┌─ SOURCE MATERIAL

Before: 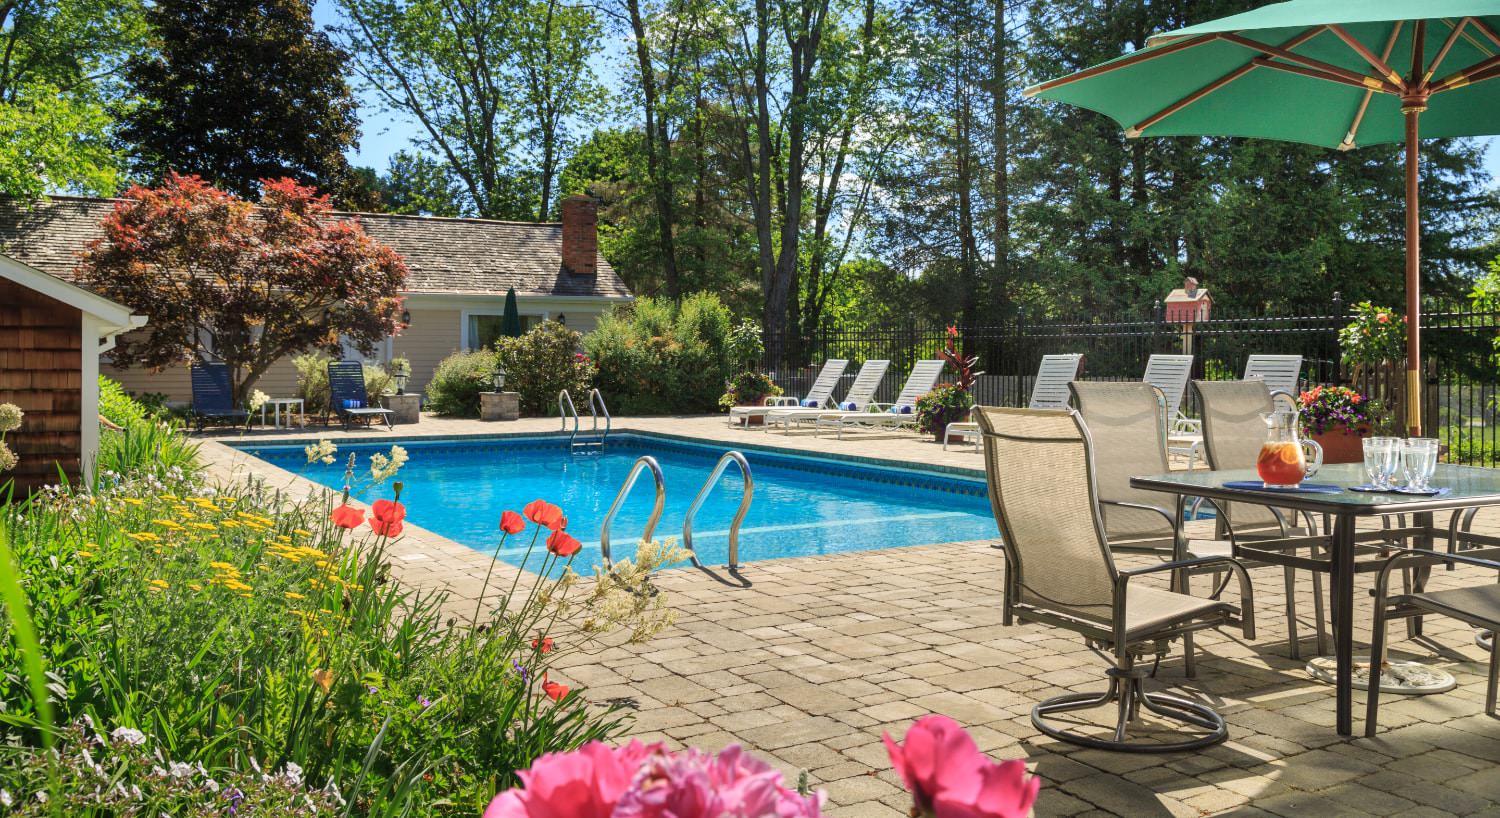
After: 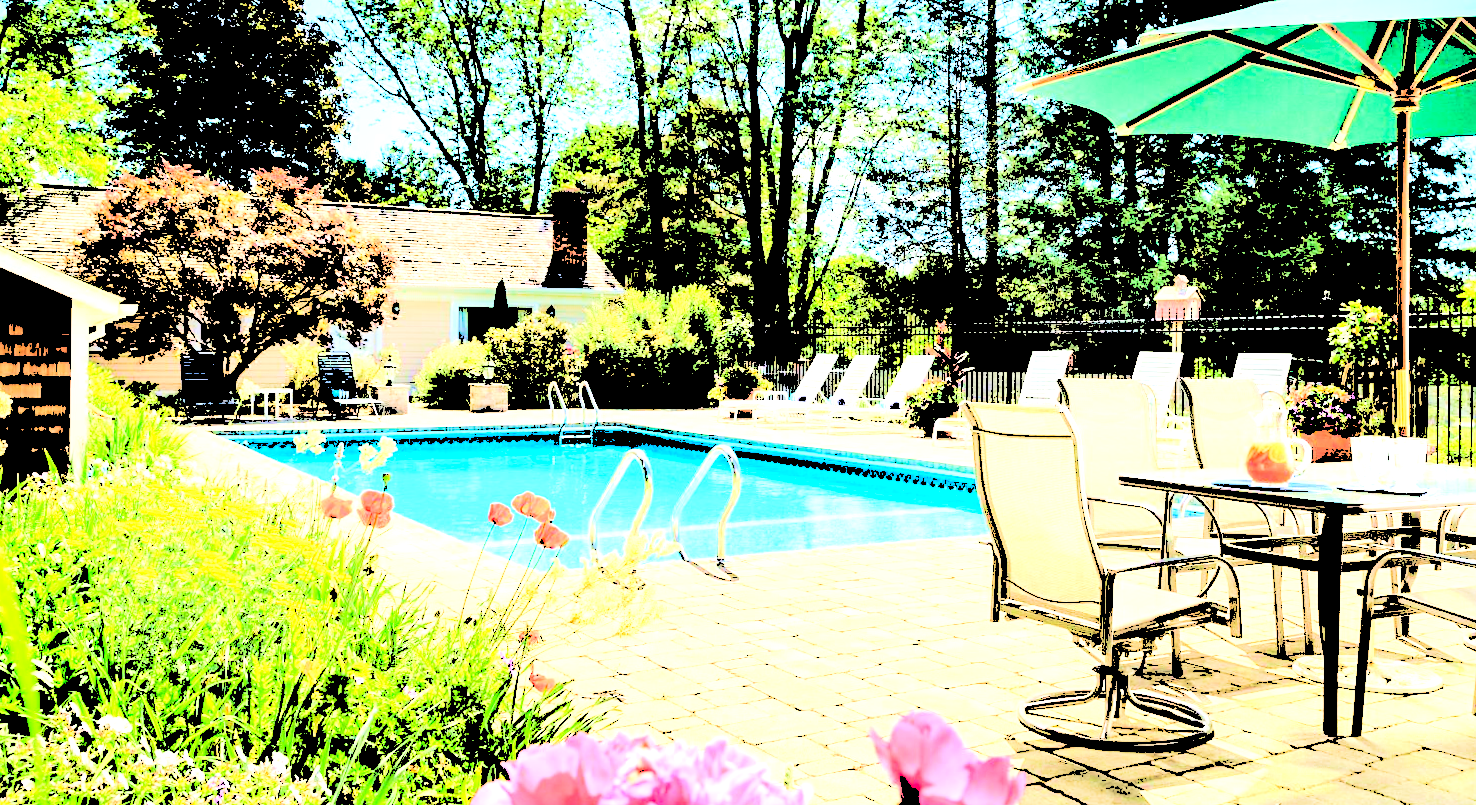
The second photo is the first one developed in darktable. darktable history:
velvia: strength 67.07%, mid-tones bias 0.972
graduated density: rotation -0.352°, offset 57.64
levels: levels [0.246, 0.246, 0.506]
crop and rotate: angle -0.5°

└─

> TASK REQUIREMENTS: Convert these records into a two-column CSV with the columns "caption" and "history," one row per record. Put each record's caption text and its darktable history in separate quoted fields, replace line breaks with spaces, and leave out the pictures.

> WRITTEN ANSWER:
caption,history
"Before: After: The second photo is the first one developed in darktable. darktable history:","velvia: strength 67.07%, mid-tones bias 0.972 graduated density: rotation -0.352°, offset 57.64 levels: levels [0.246, 0.246, 0.506] crop and rotate: angle -0.5°"